## Work request
For the entries below, how many lines include the word "pixels"? Give the figure and nothing more.

Exercise materials below:

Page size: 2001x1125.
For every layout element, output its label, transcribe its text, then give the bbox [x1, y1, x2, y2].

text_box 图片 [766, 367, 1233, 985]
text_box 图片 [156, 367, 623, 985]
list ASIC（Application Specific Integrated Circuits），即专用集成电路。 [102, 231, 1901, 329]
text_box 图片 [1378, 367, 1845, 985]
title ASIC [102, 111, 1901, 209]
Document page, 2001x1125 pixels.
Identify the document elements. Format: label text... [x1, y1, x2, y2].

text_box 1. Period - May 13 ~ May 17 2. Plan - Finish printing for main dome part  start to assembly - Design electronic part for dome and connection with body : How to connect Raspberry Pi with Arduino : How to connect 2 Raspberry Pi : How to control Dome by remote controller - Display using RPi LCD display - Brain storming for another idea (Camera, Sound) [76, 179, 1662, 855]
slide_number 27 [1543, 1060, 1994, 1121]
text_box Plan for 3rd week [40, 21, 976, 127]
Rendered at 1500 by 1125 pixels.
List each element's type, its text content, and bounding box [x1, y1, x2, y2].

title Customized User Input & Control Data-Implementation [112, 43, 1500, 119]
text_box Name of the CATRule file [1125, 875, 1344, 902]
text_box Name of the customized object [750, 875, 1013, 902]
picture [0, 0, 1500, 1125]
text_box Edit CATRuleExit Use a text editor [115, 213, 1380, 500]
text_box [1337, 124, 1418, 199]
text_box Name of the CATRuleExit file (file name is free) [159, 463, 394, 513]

End of Exercise materials.

## Exercise solution
2